Putting it all together, we initialize our model, the loss and optimizer functions, and train it over 100 epochs (iterations).

# Initialize the model
input_size = X_train.shape[1]
cat_model = SimpleNN(input_size)

# Loss function and optimizer
criterion = nn.MSELoss()
optimizer = optim.Adam(cat_model.parameters(), lr=0.01)

# Train the model
num_epochs = 100
for epoch in range(num_epochs):
    cat_model.train()
    optimizer.zero_grad()
    outputs = cat_model(torch.tensor(X_train, dtype=torch.float32))
    loss = criterion(outputs.squeeze(), Y_train.clone().detach())
    loss.backward()
    optimizer.step()
    if (epoch+1) % 10 == 0:
        print(f'Epoch [{epoch+1}/{num_epochs}], Loss: {loss.item():.4f}')
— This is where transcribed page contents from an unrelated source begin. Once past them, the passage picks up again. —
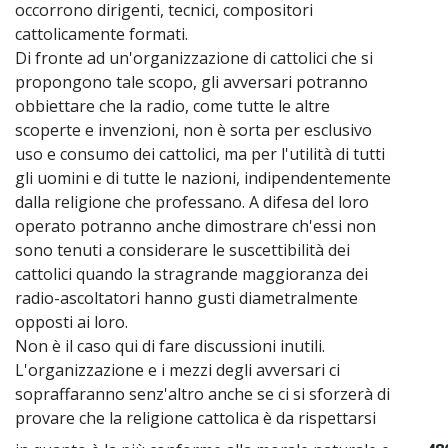
occorrono dirigenti, tecnici, compositori
cattolicamente formati.
Di fronte ad un'organizzazione di cattolici che si
propongono tale scopo, gli avversari potranno
obbiettare che la radio, come tutte le altre
scoperte e invenzioni, non è sorta per esclusivo
uso e consumo dei cattolici, ma per l'utilità di tutti
gli uomini e di tutte le nazioni, indipendentemente
dalla religione che professano. A difesa del loro
operato potranno anche dimostrare ch'essi non
sono tenuti a considerare le suscettibilità dei
cattolici quando la stragrande maggioranza dei
radio-ascoltatori hanno gusti diametralmente
opposti ai loro.
Non è il caso qui di fare discussioni inutili.
L'organizzazione e i mezzi degli avversari ci
sopraffaranno senz'altro anche se ci si sforzerà di
provare che la religione cattolica è da rispettarsi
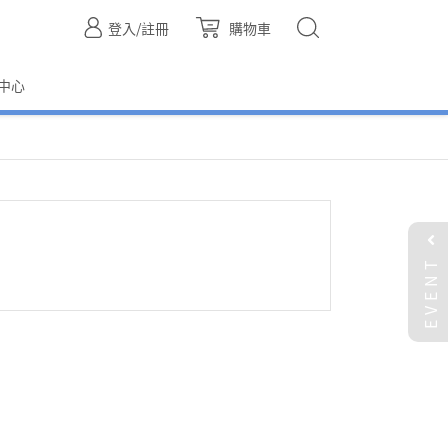
登入/註冊
購物車
中心
EVENT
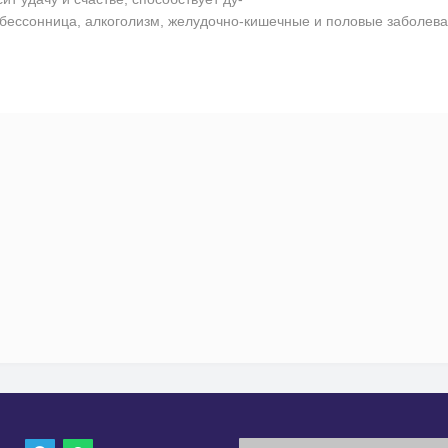
, бессонница, алкоголизм, желудочно-кишечные и половые заболев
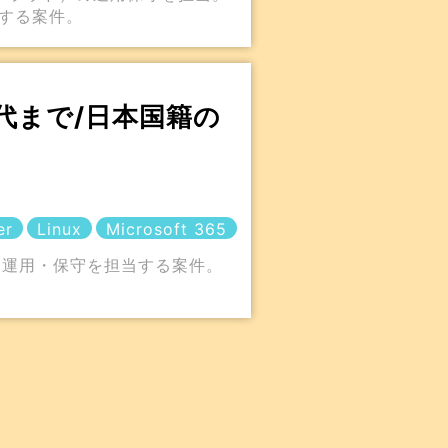
する案件。
0代まで/日本国籍の
er
Linux
Microsoft 365
・運用・保守を担当する案件。
。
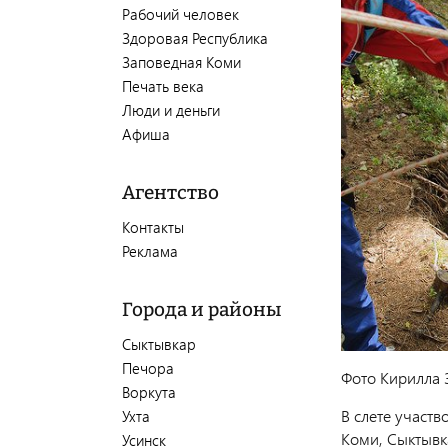
Рабочий человек
Здоровая Республика
Заповедная Коми
Печать века
Люди и деньги
Афиша
Агентство
Контакты
Реклама
Города и районы
Сыктывкар
Печора
Фото Кирилла 
Воркута
В слете участ
Ухта
Коми, Сыктывк
Усинск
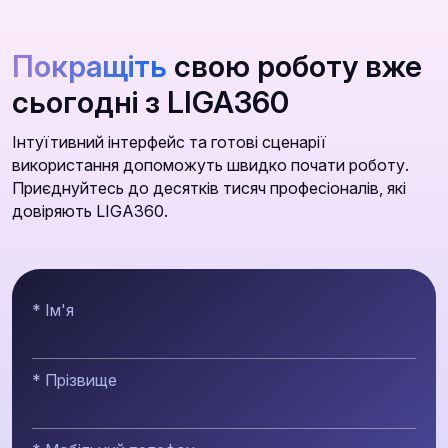
Покращіть
свою роботу вже
сьогодні з LIGA360
Інтуїтивний інтерфейс та готові сценарії
використання допоможуть швидко почати роботу.
Приєднуйтесь до десятків тисяч професіоналів, які
довіряють LIGA360.
* Ім'я
* Прізвище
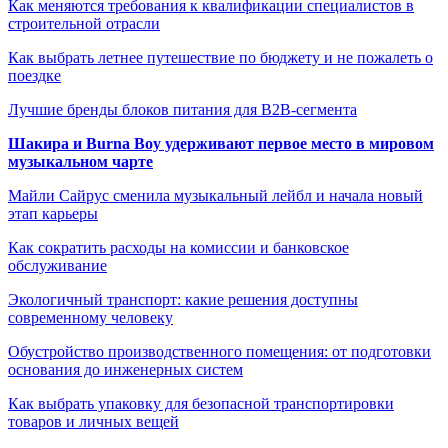
Как меняются требования к квалификации специалистов в
строительной отрасли
Как выбрать летнее путешествие по бюджету и не пожалеть о
поездке
Лучшие бренды блоков питания для B2B-сегмента
Шакира и Burna Boy удерживают первое место в мировом
музыкальном чарте
Майли Сайрус сменила музыкальный лейбл и начала новый
этап карьеры
Как сократить расходы на комиссии и банковское
обслуживание
Экологичный транспорт: какие решения доступны
современному человеку
Обустройство производственного помещения: от подготовки
основания до инженерных систем
Как выбрать упаковку для безопасной транспортировки
товаров и личных вещей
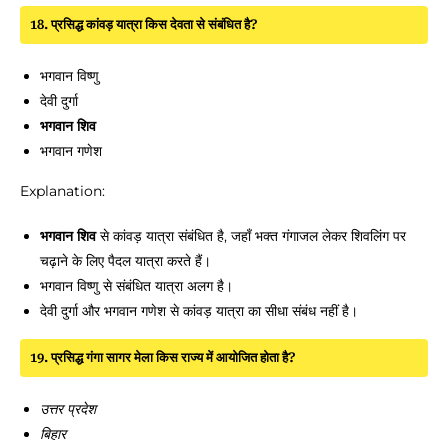
18. प्रसिद्ध कांवड़ यात्रा किस देवता से संबंधित है?
भगवान विष्णु
देवी दुर्गा
भगवान शिव
भगवान गणेश
Explanation:
भगवान शिव
से कांवड़ यात्रा संबंधित है, जहाँ भक्त गंगाजल लेकर शिवलिंग पर
चढ़ाने के लिए पैदल यात्रा करते हैं।
भगवान विष्णु से संबंधित यात्रा अलग है।
देवी दुर्गा और भगवान गणेश से कांवड़ यात्रा का सीधा संबंध नहीं है।
19. प्रसिद्ध गंगा सागर मेला किस राज्य में आयोजित होता है?
उत्तर प्रदेश
बिहार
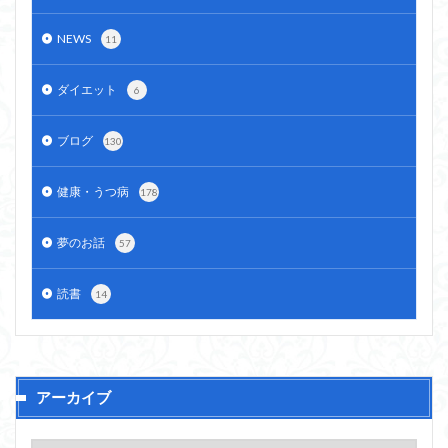
NEWS
11
ダイエット
6
ブログ
130
健康・うつ病
178
夢のお話
57
読書
14
アーカイブ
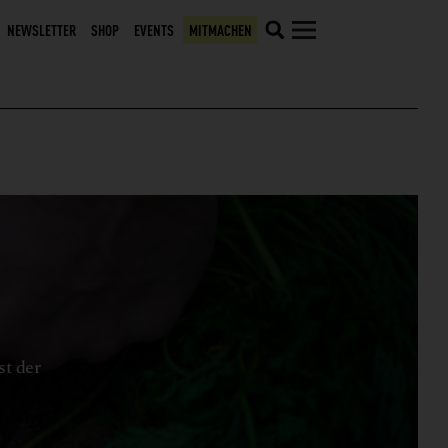
NEWSLETTER
SHOP
EVENTS
MITMACHEN
st der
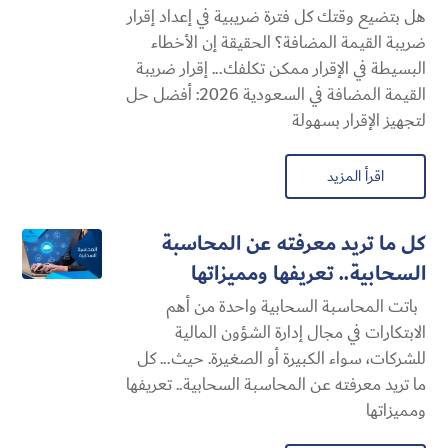
هل بتضيع وقتك كل فترة ضريبية في إعداد إقرار
ضريبة القيمة المضافة؟ الحقيقة إن الأخطاء
البسيطة في الإقرار ممكن تكلفك... إقرار ضريبة
القيمة المضافة في السعودية 2026: أفضل حل
لتجهيز الإقرار بسهولة
اقرأ المزيد
كل ما تريد معرفته عن المحاسبة
السحابية​.. تعريفها ومميزاتها
باتت المحاسبة السحابية​ واحدة من أهم
الابتكارات في مجال إدارة الشؤون المالية
للشركات، سواء الكبيرة أو الصغيرة. حيث... كل
ما تريد معرفته عن المحاسبة السحابية​.. تعريفها
ومميزاتها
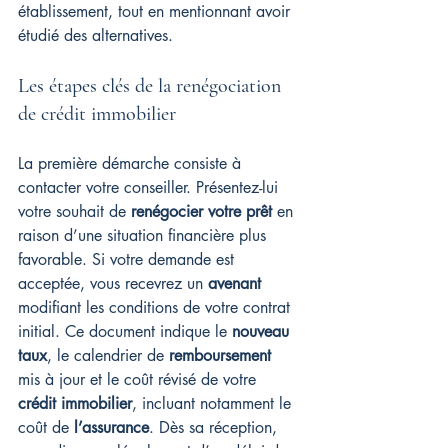
établissement, tout en mentionnant avoir 
étudié des alternatives.
Les étapes clés de la renégociation 
de crédit immobilier
La première démarche consiste à 
contacter votre conseiller. Présentez-lui 
votre souhait de 
renégocier votre prêt
 en 
raison d’une situation financière plus 
favorable. Si votre demande est 
acceptée, vous recevrez un 
avenant
modifiant les conditions de votre contrat 
initial. Ce document indique le 
nouveau 
taux
, le calendrier de 
remboursement
mis à jour et le coût révisé de votre 
crédit immobilier
, incluant notamment le 
coût de 
l’assurance
. Dès sa réception, 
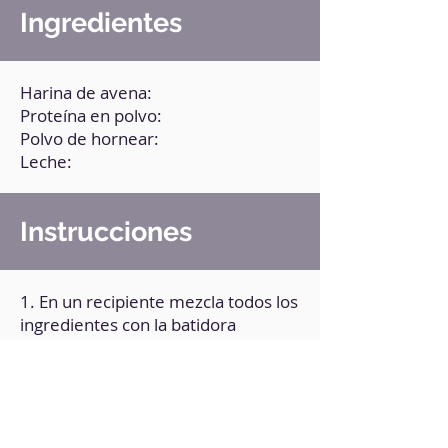
Ingredientes
Harina de avena:
Proteína en polvo:
Polvo de hornear:
Leche:
Instrucciones
1. En un recipiente mezcla todos los
ingredientes con la batidora
minipimer. Ignora los grumos.
2. A continuación, vierte la mezcla
en un recipiente apto para
microondas.
3. Lleva el recipiente al microondas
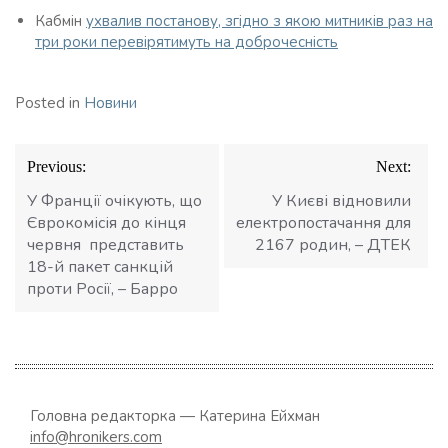
Кабмін
ухвалив постанову, згідно з якою митників раз на
три роки перевірятимуть на доброчесність
Posted in
Новини
Навігація
Previous:
Next:
записів
У Франції очікують, що
У Києві відновили
Єврокомісія до кінця
електропостачання для
червня представить
2167 родин, – ДТЕК
18-й пакет санкцій
проти Росії, – Барро
Головна редакторка — Катерина Ейхман
info@hronikers.com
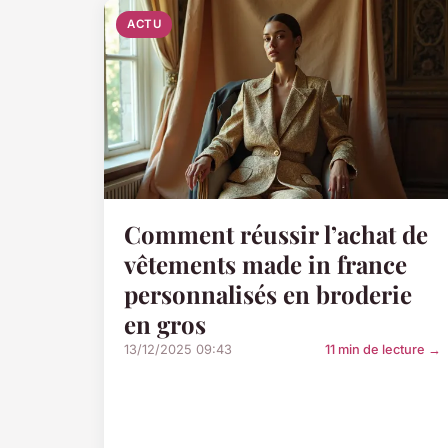
ACTU
Comment réussir l’achat de
vêtements made in france
personnalisés en broderie
en gros
13/12/2025 09:43
11 min de lecture →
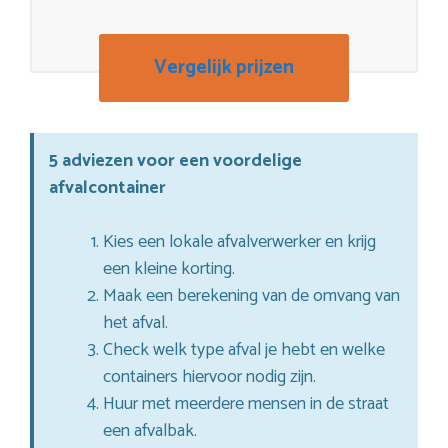
Vergelijk prijzen
5 adviezen voor een voordelige
afvalcontainer
Kies een lokale afvalverwerker en krijg
een kleine korting.
Maak een berekening van de omvang van
het afval.
Check welk type afval je hebt en welke
containers hiervoor nodig zijn.
Huur met meerdere mensen in de straat
een afvalbak.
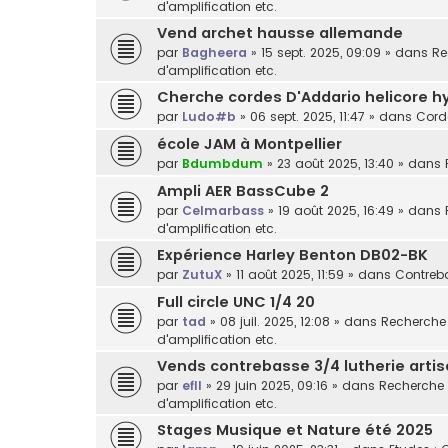
d'amplification etc.
Vend archet hausse allemande
par
Bagheera
»
15 sept. 2025, 09:09
» dans
Re
d'amplification etc.
Cherche cordes D'Addario helicore h
par
Ludo#b
»
06 sept. 2025, 11:47
» dans
Cord
école JAM à Montpellier
par
Bdumbdum
»
23 août 2025, 13:40
» dans
Ampli AER BassCube 2
par
Celmarbass
»
19 août 2025, 16:49
» dans
d'amplification etc.
Expérience Harley Benton DB02-BK
par
ZutuX
»
11 août 2025, 11:59
» dans
Contreba
Full circle UNC 1/4 20
par
tad
»
08 juil. 2025, 12:08
» dans
Recherche /
d'amplification etc.
Vends contrebasse 3/4 lutherie arti
par
efll
»
29 juin 2025, 09:16
» dans
Recherche /
d'amplification etc.
Stages Musique et Nature été 2025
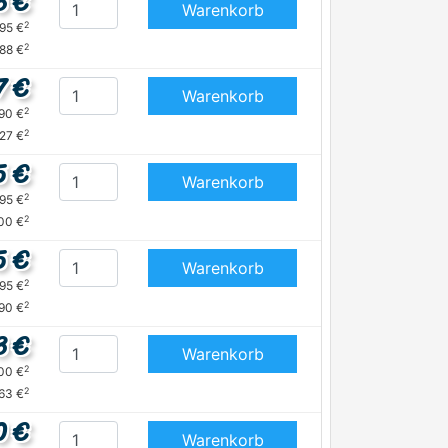
3 €
Warenkorb
2
,95 €
2
,88 €
7 €
Warenkorb
2
,90 €
2
,27 €
5 €
Warenkorb
2
,95 €
2
00 €
5 €
Warenkorb
2
,95 €
2
,90 €
3 €
Warenkorb
2
,00 €
2
,63 €
0 €
Warenkorb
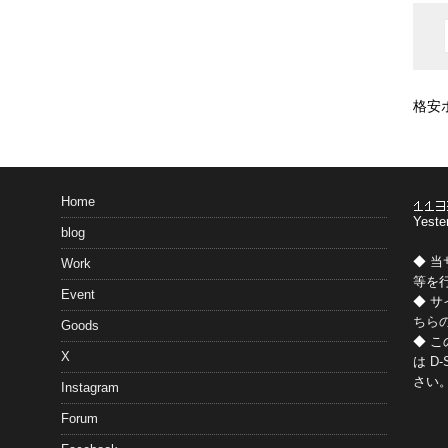
格安
Home
Yeste
blog
◆ 
Work
等を
Event
◆ 
ちら
Goods
◆ 
X
は
D-
さい
Instagram
Forum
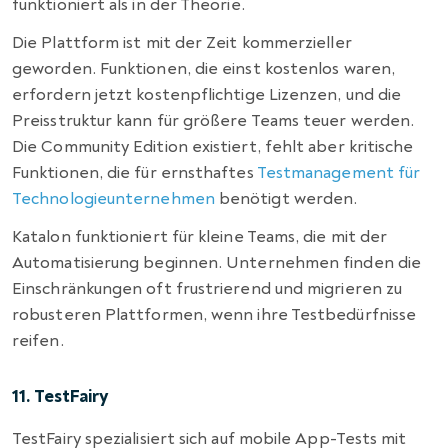
funktioniert als in der Theorie.
Die Plattform ist mit der Zeit kommerzieller
geworden. Funktionen, die einst kostenlos waren,
erfordern jetzt kostenpflichtige Lizenzen, und die
Preisstruktur kann für größere Teams teuer werden.
Die Community Edition existiert, fehlt aber kritische
Funktionen, die für ernsthaftes
Testmanagement für
Technologieunternehmen
benötigt werden.
Katalon funktioniert für kleine Teams, die mit der
Automatisierung beginnen. Unternehmen finden die
Einschränkungen oft frustrierend und migrieren zu
robusteren Plattformen, wenn ihre Testbedürfnisse
reifen.
11. TestFairy
TestFairy spezialisiert sich auf mobile App-Tests mit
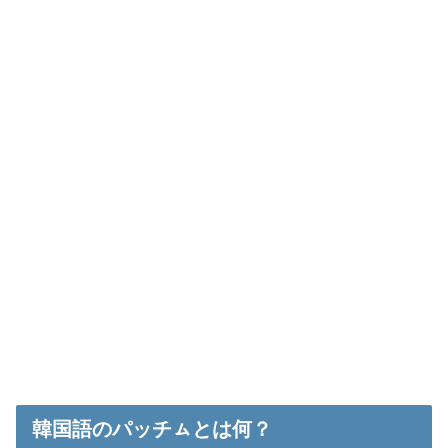
韓国語のパッチㇺとは何？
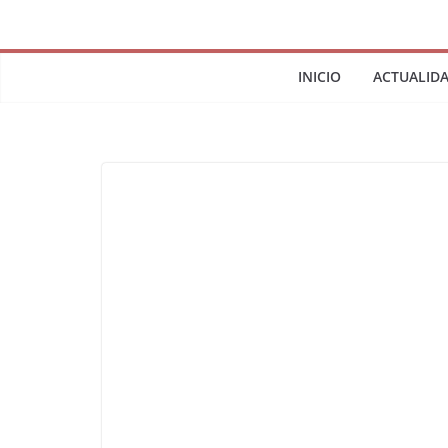
INICIO
ACTUALID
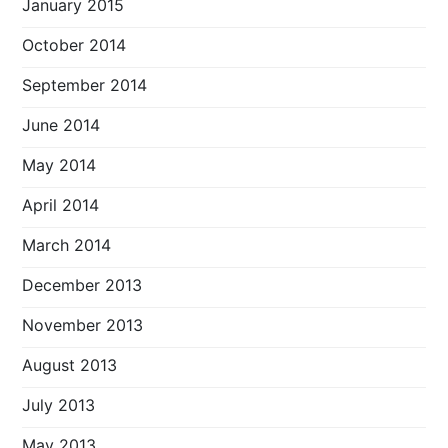
January 2015
October 2014
September 2014
June 2014
May 2014
April 2014
March 2014
December 2013
November 2013
August 2013
July 2013
May 2013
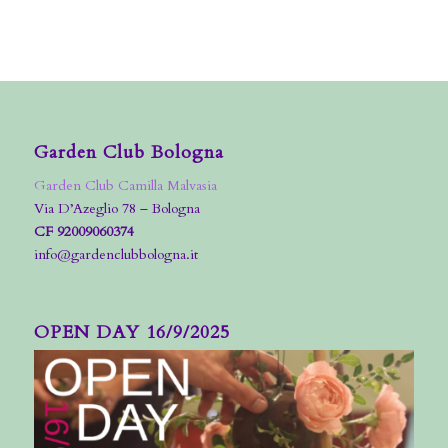
Garden Club Bologna
Garden Club Camilla Malvasia
Via D’Azeglio 78 – Bologna
CF 92009060374
info@gardenclubbologna.it
OPEN DAY 16/9/2025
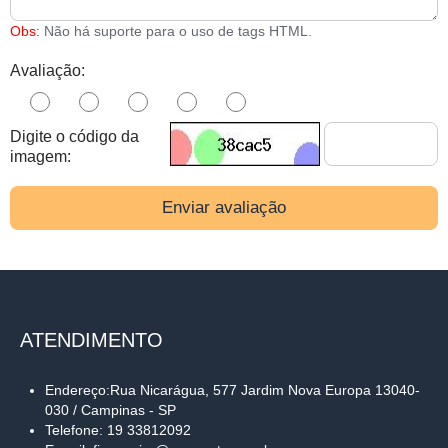
Obs:
Não há suporte para o uso de tags HTML.
Avaliação:
Digite o código da
imagem:
Enviar avaliação
ATENDIMENTO
Endereço:Rua Nicarágua, 577 Jardim Nova Europa 13040-
030 / Campinas - SP
Telefone: 19 33812092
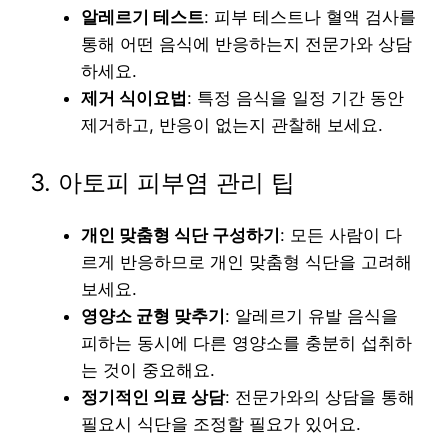
알레르기 테스트
: 피부 테스트나 혈액 검사를
통해 어떤 음식에 반응하는지 전문가와 상담
하세요.
제거 식이요법
: 특정 음식을 일정 기간 동안
제거하고, 반응이 없는지 관찰해 보세요.
3. 아토피 피부염 관리 팁
개인 맞춤형 식단 구성하기
: 모든 사람이 다
르게 반응하므로 개인 맞춤형 식단을 고려해
보세요.
영양소 균형 맞추기
: 알레르기 유발 음식을
피하는 동시에 다른 영양소를 충분히 섭취하
는 것이 중요해요.
정기적인 의료 상담
: 전문가와의 상담을 통해
필요시 식단을 조정할 필요가 있어요.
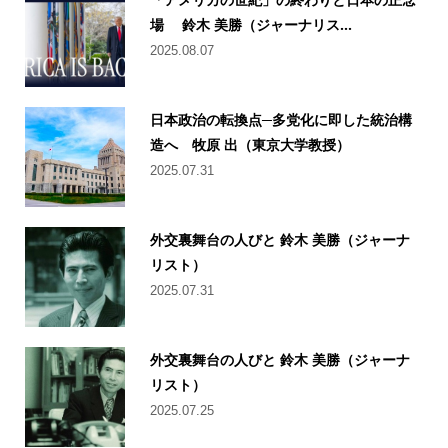
場 鈴木 美勝（ジャーナリス...
2025.08.07
日本政治の転換点─多党化に即した統治構
造へ 牧原 出（東京大学教授）
2025.07.31
外交裏舞台の人びと 鈴木 美勝（ジャーナ
リスト）
2025.07.31
外交裏舞台の人びと 鈴木 美勝（ジャーナ
リスト）
2025.07.25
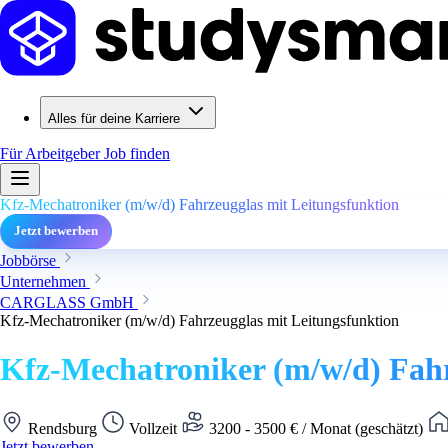
Alles für deine Karriere
Für Arbeitgeber
Job finden
Kfz-Mechatroniker (m/w/d) Fahrzeugglas mit Leitungsfunktion
Jetzt bewerben
Jobbörse
Unternehmen
CARGLASS GmbH
Kfz-Mechatroniker (m/w/d) Fahrzeugglas mit Leitungsfunktion
Kfz-Mechatroniker (m/w/d) Fahr
Rendsburg
Vollzeit
3200 - 3500 € / Monat (geschätzt)
Jetzt bewerben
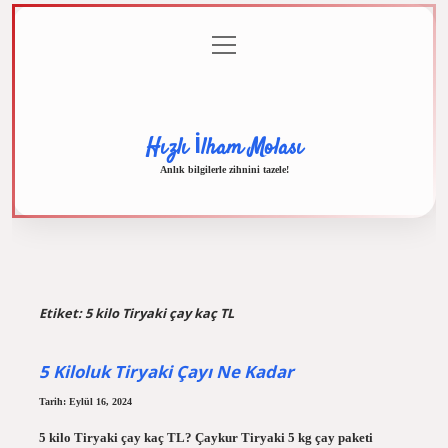
menüyü
Anasayfa
Gizlilik
Yasal
Hakkımızda
aç
Politikası
Uyarı
Hızlı İlham Molası
Anlık bilgilerle zihnini tazele!
Etiket:
5 kilo Tiryaki çay kaç TL
5 Kiloluk Tiryaki Çayı Ne Kadar
Tarih: Eylül 16, 2024
5 kilo Tiryaki çay kaç TL? Çaykur Tiryaki 5 kg çay paketi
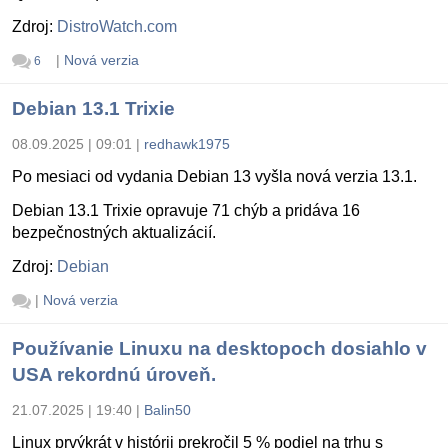
Zdroj:
DistroWatch.com
|
Nová verzia
6
Debian 13.1 Trixie
08.09.2025 | 09:01
|
redhawk1975
Po mesiaci od vydania Debian 13 vyšla nová verzia 13.1.
Debian 13.1 Trixie opravuje 71 chýb a pridáva 16
bezpečnostných aktualizácií.
Zdroj:
Debian
|
Nová verzia
Používanie Linuxu na desktopoch dosiahlo v
USA rekordnú úroveň.
21.07.2025 | 19:40
|
Balin50
Linux prvýkrát v histórii prekročil 5 % podiel na trhu s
# Evaluate the model... (it doesn't perform very well yet)
cat_model.eval()
with torch.no_grad():
    outputs = cat_model(torch.tensor(X_test, dtype=torch.float32))
    loss = criterion(outputs.squeeze(), Y_test.clone().detach())
    print(f'Loss: {loss.item():.4f}')
Epoch [10/100], Loss: 225700364288.0000
Epoch [20/100], Loss: 225678917632.0000
Epoch [30/100], Loss: 225616642048.0000
Epoch [40/100], Loss: 225472921600.0000
Epoch [50/100], Loss: 225189330944.0000
Epoch [60/100], Loss: 224690487296.0000
Epoch [70/100], Loss: 223887572992.0000
Epoch [80/100], Loss: 222681792512.0000
Epoch [90/100], Loss: 220966977536.0000
Epoch [100/100], Loss: 218633568256.0000
Loss: 222609850368.0000

A loss of 222609850368.0000….. not great. I don’t have time to investigate further for tonight (I have to write a reading response to the Communist Manifesto by tomorrow), but I feel accomplished having actually trained my first model from scratch!

I’ll report back later to see if I can’t improve upon these results.